Monday, 9 July 2018
Regency A/B/C (Hyatt Regency Vancouver)
Evaluation of the impact of microphysics on convection are challenging. Grabowski (2014) recommended a new methodology to assess effects of different microphysical properties on dynamics and macroscopic variables in shallow convection. The main idea of this novel approach is to have two sets of thermodynamic and microphysics variables (temperature, water vapor, and microphysical particle mixing ratios / and number concentrations).
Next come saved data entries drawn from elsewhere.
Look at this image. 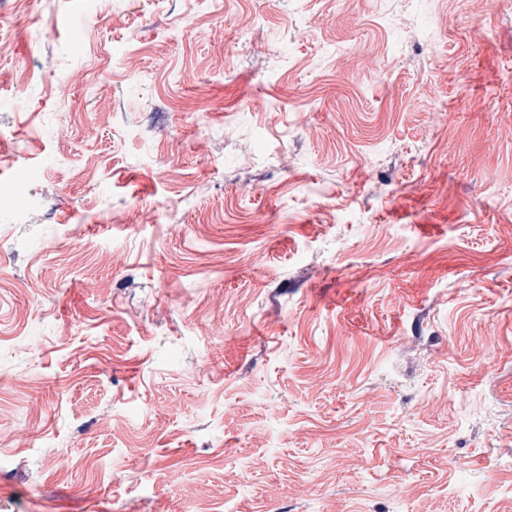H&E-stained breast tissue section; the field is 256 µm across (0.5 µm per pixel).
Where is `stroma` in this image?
Segmentation results:
<instances>
[{
    "instance_id": "1",
    "label": "stroma",
    "mask_w": 512,
    "mask_h": 512,
    "mask_svg": "<svg viewBox=\"0 0 512 512\" xmlns=\"http://www.w3.org/2000/svg\"><path fill=\"white\" fill-rule=\"evenodd\" d=\"M512 0H0V512H512Z\"/></svg>"
}]
</instances>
While the elements of first set are evaluated by solution of partial differential equation system describing the interaction between microphysics, thermodynamics and dynamics (DRIVER), the element of second set are calculated by a different microphysics using the dynamics has been given by the DRIVER, that is there is no feedback due to microphysics (PIGGYBACKER). Previous studies used a simpliﬁed serial version of the 3D nonhydrostatic anelastic Eulerian–semi-Lagrangian (EULAG) model (http://www.mmm.ucar.edu/eulag/
In this current research this new method has been implemented into a widely used numerical weather prediction model (WRF). The sensitivity of the precipitation formation in an idealized squall line case on the microphysics scheme (bulk versus bin) has been studied by piggybacking methodology. The 3D simulations are performed by the following way: (1) bulk scheme drives the model and bin scheme piggybacks, (2) bin scheme drives the model and the same bulk scheme piggybacks the flow. The results of the WRF-based bin and bulk microphysics piggybacking simulations will be presented and discussed at the conference for the first time.